Pull out of the data below the stretch of lines bounded by the one containing "middle pip: (264, 86)" and the one containing "index mcp: (221, 157)", both bounds included, unchanged.

Extracted information
+ + +

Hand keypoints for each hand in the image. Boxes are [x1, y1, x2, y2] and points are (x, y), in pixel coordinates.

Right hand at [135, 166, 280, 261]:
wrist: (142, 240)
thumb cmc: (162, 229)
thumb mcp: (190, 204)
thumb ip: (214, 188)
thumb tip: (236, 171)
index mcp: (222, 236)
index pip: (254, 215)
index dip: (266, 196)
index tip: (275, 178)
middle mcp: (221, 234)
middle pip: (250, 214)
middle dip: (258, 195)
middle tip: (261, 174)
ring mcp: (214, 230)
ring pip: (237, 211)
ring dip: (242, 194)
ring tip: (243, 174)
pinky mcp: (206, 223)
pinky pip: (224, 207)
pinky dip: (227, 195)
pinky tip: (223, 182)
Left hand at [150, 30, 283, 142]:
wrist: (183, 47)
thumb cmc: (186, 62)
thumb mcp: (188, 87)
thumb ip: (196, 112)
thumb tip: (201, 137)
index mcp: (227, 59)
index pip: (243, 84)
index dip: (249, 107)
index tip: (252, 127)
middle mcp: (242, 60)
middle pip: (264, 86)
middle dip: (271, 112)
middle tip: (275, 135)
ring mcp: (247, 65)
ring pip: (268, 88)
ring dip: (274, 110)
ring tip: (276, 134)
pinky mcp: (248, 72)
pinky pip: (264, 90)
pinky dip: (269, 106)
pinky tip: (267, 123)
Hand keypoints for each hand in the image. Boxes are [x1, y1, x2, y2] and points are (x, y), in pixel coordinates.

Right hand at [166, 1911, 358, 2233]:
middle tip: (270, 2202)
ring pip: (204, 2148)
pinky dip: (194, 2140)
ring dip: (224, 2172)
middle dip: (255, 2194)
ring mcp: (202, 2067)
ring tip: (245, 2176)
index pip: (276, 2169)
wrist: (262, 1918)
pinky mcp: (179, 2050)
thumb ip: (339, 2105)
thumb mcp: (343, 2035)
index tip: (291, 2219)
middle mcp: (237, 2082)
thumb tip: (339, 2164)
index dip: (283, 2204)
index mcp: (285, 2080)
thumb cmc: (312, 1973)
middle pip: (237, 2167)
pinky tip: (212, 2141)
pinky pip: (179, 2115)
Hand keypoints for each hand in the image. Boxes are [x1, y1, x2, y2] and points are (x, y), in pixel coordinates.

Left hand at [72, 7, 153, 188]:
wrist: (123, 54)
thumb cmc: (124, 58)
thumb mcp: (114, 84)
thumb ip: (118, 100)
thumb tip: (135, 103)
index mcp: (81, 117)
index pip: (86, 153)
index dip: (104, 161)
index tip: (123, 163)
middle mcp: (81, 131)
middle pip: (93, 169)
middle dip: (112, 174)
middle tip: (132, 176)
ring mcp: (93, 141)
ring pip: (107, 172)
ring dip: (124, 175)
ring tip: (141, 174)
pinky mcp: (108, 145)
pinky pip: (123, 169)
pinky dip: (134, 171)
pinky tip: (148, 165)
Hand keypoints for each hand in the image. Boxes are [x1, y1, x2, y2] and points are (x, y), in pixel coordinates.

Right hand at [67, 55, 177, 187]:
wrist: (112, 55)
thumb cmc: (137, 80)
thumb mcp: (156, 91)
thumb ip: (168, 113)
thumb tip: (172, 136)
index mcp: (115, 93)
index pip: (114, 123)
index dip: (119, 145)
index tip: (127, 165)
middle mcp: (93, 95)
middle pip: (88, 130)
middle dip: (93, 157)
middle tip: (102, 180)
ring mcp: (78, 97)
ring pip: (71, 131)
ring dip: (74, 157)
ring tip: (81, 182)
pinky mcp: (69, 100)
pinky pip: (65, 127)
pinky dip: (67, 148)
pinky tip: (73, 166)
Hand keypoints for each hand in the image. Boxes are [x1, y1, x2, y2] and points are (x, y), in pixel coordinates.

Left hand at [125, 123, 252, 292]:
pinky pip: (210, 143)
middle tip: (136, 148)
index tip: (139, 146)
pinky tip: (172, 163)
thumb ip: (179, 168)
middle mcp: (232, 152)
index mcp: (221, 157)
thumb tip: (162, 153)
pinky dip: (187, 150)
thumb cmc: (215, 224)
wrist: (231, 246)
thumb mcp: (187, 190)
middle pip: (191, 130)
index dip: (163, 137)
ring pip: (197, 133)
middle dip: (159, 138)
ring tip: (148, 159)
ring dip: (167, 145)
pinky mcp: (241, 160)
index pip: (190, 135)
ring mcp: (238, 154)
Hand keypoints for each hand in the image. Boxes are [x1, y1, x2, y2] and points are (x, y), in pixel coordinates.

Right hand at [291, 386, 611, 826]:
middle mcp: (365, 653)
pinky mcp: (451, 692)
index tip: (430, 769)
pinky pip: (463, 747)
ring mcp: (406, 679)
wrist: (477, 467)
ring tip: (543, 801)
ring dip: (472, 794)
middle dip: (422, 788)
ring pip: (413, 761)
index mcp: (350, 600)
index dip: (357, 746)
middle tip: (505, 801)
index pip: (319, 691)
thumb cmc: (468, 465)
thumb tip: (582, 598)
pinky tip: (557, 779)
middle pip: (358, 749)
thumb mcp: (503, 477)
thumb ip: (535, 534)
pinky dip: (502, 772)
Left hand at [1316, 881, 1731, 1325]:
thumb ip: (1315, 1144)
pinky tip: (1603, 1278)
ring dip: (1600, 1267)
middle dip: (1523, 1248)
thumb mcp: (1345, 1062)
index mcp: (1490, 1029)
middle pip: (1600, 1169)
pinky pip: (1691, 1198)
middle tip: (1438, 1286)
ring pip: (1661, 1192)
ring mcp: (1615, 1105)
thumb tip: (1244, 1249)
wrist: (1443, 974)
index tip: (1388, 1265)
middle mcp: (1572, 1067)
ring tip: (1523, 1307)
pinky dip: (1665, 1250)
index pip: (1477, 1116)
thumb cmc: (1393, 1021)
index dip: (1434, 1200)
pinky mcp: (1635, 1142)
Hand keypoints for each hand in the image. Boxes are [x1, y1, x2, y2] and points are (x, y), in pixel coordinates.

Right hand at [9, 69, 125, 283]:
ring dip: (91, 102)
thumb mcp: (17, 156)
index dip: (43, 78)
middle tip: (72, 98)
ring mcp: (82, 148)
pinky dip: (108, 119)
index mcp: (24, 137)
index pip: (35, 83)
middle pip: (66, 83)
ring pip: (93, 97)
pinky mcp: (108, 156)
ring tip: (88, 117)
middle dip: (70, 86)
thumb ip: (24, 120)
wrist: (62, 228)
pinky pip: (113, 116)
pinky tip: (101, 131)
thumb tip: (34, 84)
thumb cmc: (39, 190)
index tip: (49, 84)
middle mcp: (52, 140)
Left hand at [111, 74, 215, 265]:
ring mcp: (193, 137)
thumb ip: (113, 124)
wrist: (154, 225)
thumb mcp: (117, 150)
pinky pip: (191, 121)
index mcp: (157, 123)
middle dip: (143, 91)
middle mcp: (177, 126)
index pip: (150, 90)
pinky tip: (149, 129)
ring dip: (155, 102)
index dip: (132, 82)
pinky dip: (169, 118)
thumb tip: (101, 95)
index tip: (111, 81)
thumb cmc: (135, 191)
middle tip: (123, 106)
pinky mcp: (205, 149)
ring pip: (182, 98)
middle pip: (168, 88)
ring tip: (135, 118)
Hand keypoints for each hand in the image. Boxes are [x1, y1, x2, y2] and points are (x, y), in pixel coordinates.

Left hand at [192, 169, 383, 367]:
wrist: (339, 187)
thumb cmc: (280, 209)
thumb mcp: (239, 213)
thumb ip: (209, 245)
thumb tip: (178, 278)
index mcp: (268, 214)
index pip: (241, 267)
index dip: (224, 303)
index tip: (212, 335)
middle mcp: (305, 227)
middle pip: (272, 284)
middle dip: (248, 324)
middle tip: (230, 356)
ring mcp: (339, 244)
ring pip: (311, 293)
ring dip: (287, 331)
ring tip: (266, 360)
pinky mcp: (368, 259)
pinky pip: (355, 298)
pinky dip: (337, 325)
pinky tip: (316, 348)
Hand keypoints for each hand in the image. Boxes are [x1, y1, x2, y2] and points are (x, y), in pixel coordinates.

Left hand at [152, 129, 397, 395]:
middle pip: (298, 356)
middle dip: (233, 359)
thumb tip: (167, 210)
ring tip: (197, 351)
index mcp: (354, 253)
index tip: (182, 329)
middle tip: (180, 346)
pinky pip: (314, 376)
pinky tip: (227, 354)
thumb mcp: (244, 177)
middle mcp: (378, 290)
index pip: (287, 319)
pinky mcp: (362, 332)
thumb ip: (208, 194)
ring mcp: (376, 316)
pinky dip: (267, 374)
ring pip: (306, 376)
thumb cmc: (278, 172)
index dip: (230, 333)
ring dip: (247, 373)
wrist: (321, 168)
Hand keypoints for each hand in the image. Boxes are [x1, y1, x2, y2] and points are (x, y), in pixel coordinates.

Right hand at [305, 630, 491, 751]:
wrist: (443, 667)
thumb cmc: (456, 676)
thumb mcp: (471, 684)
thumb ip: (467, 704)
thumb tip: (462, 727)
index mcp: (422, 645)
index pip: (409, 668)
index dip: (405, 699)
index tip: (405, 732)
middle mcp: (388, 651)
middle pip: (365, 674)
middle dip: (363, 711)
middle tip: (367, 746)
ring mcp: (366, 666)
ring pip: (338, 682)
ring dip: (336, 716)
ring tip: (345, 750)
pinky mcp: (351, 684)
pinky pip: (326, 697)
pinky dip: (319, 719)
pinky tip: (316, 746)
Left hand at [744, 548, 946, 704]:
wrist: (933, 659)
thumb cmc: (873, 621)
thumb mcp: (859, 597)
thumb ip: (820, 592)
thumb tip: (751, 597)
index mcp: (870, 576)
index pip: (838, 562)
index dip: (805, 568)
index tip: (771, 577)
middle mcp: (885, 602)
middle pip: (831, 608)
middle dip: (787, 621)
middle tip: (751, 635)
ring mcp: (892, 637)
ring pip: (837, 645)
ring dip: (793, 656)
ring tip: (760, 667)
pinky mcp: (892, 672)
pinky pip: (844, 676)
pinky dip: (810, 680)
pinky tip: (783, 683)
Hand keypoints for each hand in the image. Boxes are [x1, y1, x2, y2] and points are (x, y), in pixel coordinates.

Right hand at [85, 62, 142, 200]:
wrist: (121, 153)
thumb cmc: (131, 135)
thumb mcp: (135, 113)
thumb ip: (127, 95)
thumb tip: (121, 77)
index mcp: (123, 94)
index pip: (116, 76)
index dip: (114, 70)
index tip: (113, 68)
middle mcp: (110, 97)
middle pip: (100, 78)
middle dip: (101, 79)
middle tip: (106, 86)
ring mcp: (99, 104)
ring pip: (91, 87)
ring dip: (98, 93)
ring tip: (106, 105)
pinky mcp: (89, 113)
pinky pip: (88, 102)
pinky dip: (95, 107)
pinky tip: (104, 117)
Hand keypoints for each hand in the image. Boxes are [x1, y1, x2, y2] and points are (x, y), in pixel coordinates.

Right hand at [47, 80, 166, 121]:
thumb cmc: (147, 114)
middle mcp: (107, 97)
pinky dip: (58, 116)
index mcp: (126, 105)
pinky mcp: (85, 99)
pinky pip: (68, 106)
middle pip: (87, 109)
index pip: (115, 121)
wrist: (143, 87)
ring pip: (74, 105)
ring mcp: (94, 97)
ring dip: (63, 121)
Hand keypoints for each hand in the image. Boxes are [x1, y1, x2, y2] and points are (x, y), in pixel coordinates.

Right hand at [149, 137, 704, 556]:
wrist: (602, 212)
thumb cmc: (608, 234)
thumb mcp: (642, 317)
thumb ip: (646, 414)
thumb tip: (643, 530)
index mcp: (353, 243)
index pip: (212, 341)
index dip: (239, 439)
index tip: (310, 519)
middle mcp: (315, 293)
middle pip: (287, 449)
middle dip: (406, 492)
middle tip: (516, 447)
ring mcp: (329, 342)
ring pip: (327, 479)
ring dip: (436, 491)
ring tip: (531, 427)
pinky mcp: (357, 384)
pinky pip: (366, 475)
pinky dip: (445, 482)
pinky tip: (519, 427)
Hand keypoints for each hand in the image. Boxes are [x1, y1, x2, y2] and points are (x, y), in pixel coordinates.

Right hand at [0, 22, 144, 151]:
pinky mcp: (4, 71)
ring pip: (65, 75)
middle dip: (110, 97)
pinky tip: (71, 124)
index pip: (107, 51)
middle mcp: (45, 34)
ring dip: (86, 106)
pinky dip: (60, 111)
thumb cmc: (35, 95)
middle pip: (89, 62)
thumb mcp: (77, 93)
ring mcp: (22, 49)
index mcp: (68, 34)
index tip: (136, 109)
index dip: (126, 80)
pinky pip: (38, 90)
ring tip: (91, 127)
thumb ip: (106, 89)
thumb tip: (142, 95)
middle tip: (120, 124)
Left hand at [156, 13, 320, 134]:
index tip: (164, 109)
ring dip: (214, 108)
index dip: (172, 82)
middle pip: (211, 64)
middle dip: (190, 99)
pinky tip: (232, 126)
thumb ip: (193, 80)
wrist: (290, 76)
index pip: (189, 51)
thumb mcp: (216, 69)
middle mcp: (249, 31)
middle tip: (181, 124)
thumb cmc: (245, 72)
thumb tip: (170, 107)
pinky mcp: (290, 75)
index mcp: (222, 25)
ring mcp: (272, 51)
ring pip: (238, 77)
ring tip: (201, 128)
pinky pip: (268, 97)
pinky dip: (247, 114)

+ + +

Exercise output
middle pip: (264, 86)
middle dip: (271, 112)
middle tip: (275, 135)
ring mcp: (247, 65)
ring pip: (268, 88)
ring dip: (274, 110)
ring tip: (276, 134)
pinky mcp: (248, 72)
pinky pip: (264, 90)
pinky dip: (269, 106)
pinky tip: (267, 123)
Hand keypoints for each hand in the image. Boxes are [x1, y1, x2, y2] and points are (x, y), in pixel coordinates.

Right hand at [166, 1911, 358, 2233]:
middle tip: (270, 2202)
ring pip: (204, 2148)
pinky dip: (194, 2140)
ring dip: (224, 2172)
middle dip: (255, 2194)
ring mcp: (202, 2067)
ring tip: (245, 2176)
index pip: (276, 2169)
wrist: (262, 1918)
pinky mcp: (179, 2050)
thumb ip: (339, 2105)
thumb mcp: (343, 2035)
index tip: (291, 2219)
middle mcp: (237, 2082)
thumb tip: (339, 2164)
index dip: (283, 2204)
index mcp: (285, 2080)
thumb cmc: (312, 1973)
middle pip: (237, 2167)
pinky tip: (212, 2141)
pinky pip: (179, 2115)
Hand keypoints for each hand in the image. Boxes are [x1, y1, x2, y2] and points are (x, y), in pixel coordinates.

Left hand at [72, 7, 153, 188]:
wrist: (123, 54)
thumb cmc: (124, 58)
thumb mcp: (114, 84)
thumb ip: (118, 100)
thumb tip: (135, 103)
index mcp: (81, 117)
index pip: (86, 153)
index dip: (104, 161)
index tip: (123, 163)
middle mcp: (81, 131)
middle pip: (93, 169)
middle dip: (112, 174)
middle tip: (132, 176)
ring mcp: (93, 141)
ring pip: (107, 172)
ring dip: (124, 175)
ring tip: (141, 174)
pinky mcp: (108, 145)
pinky pip: (123, 169)
pinky dip: (134, 171)
pinky tip: (148, 165)
Hand keypoints for each hand in the image. Boxes are [x1, y1, x2, y2] and points are (x, y), in pixel coordinates.

Right hand at [67, 55, 177, 187]:
wrist: (112, 55)
thumb cmc: (137, 80)
thumb mcp: (156, 91)
thumb ip: (168, 113)
thumb tip: (172, 136)
index mcp: (115, 93)
index pip: (114, 123)
index dip: (119, 145)
index tip: (127, 165)
middle mcp: (93, 95)
middle pip: (88, 130)
middle dip: (93, 157)
middle tip: (102, 180)
ring mcp: (78, 97)
ring pip: (71, 131)
ring dip: (74, 157)
ring tip: (81, 182)
pinky mcp: (69, 100)
pinky pip: (65, 127)
pinky dip: (67, 148)
pinky tip: (73, 166)
Hand keypoints for each hand in the image. Boxes are [x1, y1, x2, y2] and points are (x, y), in pixel coordinates.

Left hand at [125, 123, 252, 292]:
pinky pip: (210, 143)
middle tip: (136, 148)
index tip: (139, 146)
pinky tip: (172, 163)
thumb ip: (179, 168)
middle mcp: (232, 152)
index mcp: (221, 157)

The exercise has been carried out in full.